Entries taken from a collection

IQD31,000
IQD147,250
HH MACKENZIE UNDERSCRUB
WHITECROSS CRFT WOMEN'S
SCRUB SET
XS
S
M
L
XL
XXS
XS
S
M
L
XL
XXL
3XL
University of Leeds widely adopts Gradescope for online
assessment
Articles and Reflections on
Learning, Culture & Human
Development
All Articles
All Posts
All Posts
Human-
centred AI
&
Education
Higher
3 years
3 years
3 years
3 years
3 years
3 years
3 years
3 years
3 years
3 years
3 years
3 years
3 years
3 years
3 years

--

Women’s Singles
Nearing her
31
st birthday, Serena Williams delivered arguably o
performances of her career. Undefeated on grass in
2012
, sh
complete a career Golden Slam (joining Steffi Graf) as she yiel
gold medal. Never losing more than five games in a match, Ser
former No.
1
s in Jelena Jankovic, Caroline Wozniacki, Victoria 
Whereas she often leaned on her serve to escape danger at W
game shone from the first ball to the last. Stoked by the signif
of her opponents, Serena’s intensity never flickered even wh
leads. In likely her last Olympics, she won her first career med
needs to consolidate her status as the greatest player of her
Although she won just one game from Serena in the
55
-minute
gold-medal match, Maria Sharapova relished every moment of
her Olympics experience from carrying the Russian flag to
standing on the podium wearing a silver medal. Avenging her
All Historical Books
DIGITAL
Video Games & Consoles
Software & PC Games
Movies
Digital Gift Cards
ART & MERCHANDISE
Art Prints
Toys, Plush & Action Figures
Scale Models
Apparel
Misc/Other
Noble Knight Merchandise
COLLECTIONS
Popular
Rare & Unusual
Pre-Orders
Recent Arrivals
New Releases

==

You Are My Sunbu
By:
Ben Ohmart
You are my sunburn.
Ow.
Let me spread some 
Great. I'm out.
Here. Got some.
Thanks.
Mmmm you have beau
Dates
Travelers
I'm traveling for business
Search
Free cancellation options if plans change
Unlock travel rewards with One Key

» **WHAT THE TASK ASKS**
Using the data above, repeat exactly the lines that begin at the line with "Women’s Singles" and end at the line with "gold medal. Never", both ends included.

» **WRITTEN SOLUTION**
Women’s Singles
Nearing her
31
st birthday, Serena Williams delivered arguably o
performances of her career. Undefeated on grass in
2012
, sh
complete a career Golden Slam (joining Steffi Graf) as she yiel
gold medal. Never losing more than five games in a match, Ser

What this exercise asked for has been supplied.